Beyond the Black Rainbow (d. Panos Cosmatos, Canada, 2012) C
I actively wanted to like Beyond the Black Rainbow before I even sat down to watch it: the trailer promised something like a bad LSD trip, a surreal, mind-bending pseudo-story that prioritized dreamlike images over narrative cohesion. I usually go for that sort of thing (sometimes against my better judgment), but sadly Beyond the Black Rainbow reminds us that even the trippiest film-as-nightmare needs solid ideas, relatable characters, or at least a sort of ethereal grace to hold our attention. (The Holy Mountain, Mulholland Dr., and Un chien Andalou, for example, are great not just for their surreal imagery but for what else they offer us: beauty, complexity, heartache, tantalizing mystery.) In some ways Cosmatos' debut sustains Canadian film's legacy of forward-thinking innovations that exist somewhere between narrative and experimental cinema, between genre templates and free-flowing dream imagery, between pop and the avant-garde (previously practiced by David Cronenberg and Guy Maddin, among others). Give the movie credit for eschewing filmmaking conventions, and for providing the most horrific and unshakable image I've seen so far in 2012 (as far as I can tell, it involves a man climbing into a vat of oil, witnessing the face of God, and decaying into carrion until his body somehow reassembles itself). But there are only a few such awe-inspiring moments; the bulk of the movie is comprised of monotonous dialogue (conveyed via dead-eyed performances that seem to reaffirm that the characters and whatever they say don't really mean all that much) and contradictory references to both '80s slasher films and more surreal abstractions (including avant-garde masterpieces such as Dog Star Man and The Exquisite Hour). Call it a failed but noble experiment, though it's one that suggests fascinating things to come from Cosmatos.

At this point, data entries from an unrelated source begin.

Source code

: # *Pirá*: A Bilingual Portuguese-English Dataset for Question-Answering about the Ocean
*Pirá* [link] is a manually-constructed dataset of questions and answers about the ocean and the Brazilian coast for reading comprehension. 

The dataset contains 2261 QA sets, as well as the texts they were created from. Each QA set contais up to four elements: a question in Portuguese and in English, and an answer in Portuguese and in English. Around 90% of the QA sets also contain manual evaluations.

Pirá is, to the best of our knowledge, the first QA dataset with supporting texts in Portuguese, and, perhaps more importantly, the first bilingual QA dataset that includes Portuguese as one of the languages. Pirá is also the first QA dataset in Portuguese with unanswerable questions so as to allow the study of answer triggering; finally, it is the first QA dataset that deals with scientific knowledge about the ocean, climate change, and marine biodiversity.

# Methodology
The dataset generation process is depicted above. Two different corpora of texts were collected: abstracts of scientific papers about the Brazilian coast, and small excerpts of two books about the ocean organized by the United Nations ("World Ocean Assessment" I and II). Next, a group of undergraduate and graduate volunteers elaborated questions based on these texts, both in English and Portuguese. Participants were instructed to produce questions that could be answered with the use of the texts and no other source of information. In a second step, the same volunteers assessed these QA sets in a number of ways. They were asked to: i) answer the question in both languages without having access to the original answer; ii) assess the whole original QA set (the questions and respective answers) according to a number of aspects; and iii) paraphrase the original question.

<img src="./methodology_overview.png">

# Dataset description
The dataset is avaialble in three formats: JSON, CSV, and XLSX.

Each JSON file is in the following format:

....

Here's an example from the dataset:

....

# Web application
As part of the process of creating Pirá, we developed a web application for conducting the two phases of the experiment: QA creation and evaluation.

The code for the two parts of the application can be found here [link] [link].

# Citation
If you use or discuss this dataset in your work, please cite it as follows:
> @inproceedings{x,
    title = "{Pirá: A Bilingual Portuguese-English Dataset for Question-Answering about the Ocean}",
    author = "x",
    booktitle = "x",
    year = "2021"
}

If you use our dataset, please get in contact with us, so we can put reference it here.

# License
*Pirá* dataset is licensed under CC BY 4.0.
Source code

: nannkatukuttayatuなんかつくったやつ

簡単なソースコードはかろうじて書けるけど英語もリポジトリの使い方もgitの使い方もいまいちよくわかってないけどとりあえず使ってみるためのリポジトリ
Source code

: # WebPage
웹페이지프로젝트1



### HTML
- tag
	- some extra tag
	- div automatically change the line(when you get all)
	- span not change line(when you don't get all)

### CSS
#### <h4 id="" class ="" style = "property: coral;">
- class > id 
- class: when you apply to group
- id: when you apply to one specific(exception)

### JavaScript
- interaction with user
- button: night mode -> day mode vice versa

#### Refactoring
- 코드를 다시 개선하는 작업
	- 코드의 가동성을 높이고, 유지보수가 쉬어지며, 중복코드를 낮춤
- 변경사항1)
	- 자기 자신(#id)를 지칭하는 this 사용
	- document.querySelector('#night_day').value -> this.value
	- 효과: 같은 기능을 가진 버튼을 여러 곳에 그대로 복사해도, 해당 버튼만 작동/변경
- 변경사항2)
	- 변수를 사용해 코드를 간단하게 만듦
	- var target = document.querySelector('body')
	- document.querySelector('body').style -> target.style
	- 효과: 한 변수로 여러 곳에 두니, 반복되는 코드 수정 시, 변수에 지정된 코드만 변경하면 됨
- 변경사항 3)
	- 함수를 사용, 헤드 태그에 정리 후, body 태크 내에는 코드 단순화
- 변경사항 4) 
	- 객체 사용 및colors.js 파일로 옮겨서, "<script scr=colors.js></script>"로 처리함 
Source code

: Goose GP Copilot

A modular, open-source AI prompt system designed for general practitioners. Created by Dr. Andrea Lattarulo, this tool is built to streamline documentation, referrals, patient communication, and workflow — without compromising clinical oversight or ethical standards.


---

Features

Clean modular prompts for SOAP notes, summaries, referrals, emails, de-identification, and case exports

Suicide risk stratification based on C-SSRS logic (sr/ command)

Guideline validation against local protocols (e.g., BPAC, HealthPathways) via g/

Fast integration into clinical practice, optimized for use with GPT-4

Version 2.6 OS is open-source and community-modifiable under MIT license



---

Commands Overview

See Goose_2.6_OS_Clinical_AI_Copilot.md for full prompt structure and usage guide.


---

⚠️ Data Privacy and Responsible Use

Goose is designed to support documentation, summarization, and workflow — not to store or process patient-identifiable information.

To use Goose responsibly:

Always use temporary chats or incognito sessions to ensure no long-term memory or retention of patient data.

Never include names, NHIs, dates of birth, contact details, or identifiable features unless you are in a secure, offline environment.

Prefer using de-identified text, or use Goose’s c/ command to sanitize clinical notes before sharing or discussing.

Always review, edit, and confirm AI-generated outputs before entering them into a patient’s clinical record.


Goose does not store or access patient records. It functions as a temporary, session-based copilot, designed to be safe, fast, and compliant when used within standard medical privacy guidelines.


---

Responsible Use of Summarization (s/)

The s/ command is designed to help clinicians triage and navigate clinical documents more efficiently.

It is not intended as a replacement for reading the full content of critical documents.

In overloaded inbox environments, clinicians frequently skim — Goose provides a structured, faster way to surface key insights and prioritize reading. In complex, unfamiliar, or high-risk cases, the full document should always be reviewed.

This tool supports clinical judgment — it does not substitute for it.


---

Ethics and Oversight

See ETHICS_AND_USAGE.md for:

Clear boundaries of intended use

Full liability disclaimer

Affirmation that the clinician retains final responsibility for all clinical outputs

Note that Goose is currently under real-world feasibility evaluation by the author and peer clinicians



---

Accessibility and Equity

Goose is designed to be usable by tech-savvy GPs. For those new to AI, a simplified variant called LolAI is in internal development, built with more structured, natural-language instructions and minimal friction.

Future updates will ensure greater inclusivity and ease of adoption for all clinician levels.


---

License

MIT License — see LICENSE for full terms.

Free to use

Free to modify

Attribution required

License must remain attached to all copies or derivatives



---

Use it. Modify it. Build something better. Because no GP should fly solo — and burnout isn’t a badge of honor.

The Sacrifice (d. Andrei Tarkovsky, Sweden/UK/France, 1986) B–
A lesser film by Tarkovsky is still better than most other directors' works, but there's no denying that The Sacrifice, for all of its magisterial imagery, winds up a bit disappointing. Filmed on the Swedish isle of Fårö (where Ingmar Bergman lived and worked), with Bergman's cinematographer Sven Nykvist and one of his frequent actors, Erland Josephson, The Sacrifice does in fact seem like a middle-ground between the two auteurs: Tarkovsky's austere imagery (comprised of abstract memories and dreams, gracefully-composed long takes, and the employment of numerous planes of action in one shot) and philosophical ambiguities are still in full force, but with lengthier monologues and, perhaps, an earthier fascination with tenuous human relationships, both reminiscent of Bergman. The film's drawn-out dialogue sequences involving Nietzsche, Shakespeare, science, morality, war, and Da Vinci's "Adoration of the Magi" are as weighty as they sound, but the philosophies they espouse may be less eye-opening than they presume to be: ultimately, the movie's message may be that a faithless, self-centered modern world may already be doomed to apocalypse, a concept that's certainly worth articulating but may not be particularly multifaceted. In any case, Tarkovsky's command of visual language is astounding as always, and certain scenes (such as the apparent onset of World War III and the resulting views of a city street obliterated by nuclear holocaust) are impossible to forget.